I want to develop new technologies that will be used to save lives.
Luke Jenkinson has always been interested in computers so it was no surprise that he decided to undertake a degree in Computer Science. He wants to go on to do a PhD and his area of interest is how software and machine learning can be used to diagnose patients, with the aim of reducing misdiagnoses.
There are an estimated 850,000 medical mistakes in the UK each year costing the NHS around £2 billion thus making Luke’s field of research relevant and necessary:
“Using machine learning to diagnose patients is an area with a lot of funding at the moment and I believe that software holds the key to reducing, if not eliminating, medical misdiagnoses. I want to develop new technologies which will ultimately be used to save lives.”
Luke’s research project, as part of the Laidlaw Scholarship, focuses on how computers can detect when a patient is exhibiting symptoms of Parkinson’s Disease. This neurodegenerative disease, which affects the motor system of the brain, is exhibited through three main symptoms: involuntary shaking, slow movement and stiff and inflexible muscles. Current conventional tracking methods rely on patients self-reporting which isn’t always deemed to be 100% reliable.
In the last two years advances in Artificial Intelligence (AI) have proven that computers can now have a higher success rate than humans at recognising images.

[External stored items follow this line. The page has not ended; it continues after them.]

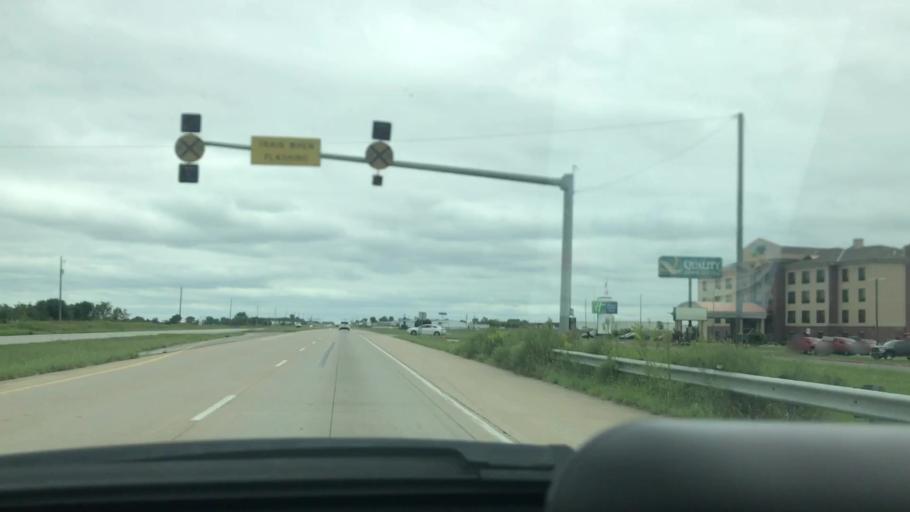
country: US
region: Oklahoma
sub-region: Mayes County
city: Chouteau
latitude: 36.2307
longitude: -95.3394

As Luke says:
“The speed of change in AI is overwhelming and fascinating. I was watching an episode of ‘House’ with Hugh Laurie playing a medical genius and just thought ‘why can’t a computer do what he is doing?’”
During his research project Luke has learned what working habits work best for him and he structures his days accordingly. On the leadership side he was rated highly on a presentation he gave which has increased his confidence in public speaking:
“I was always a shy child and that’s how I still see myself but this programme has taught me that others don’t necessarily view me in this way and that has given me much more confidence in my abilities.”
One day Luke is considering running his own medical analysis business. Whatever Luke goes on to do he thinks that the skills he is learning during the Laidlaw Scholarship will be vital to his long-term future success.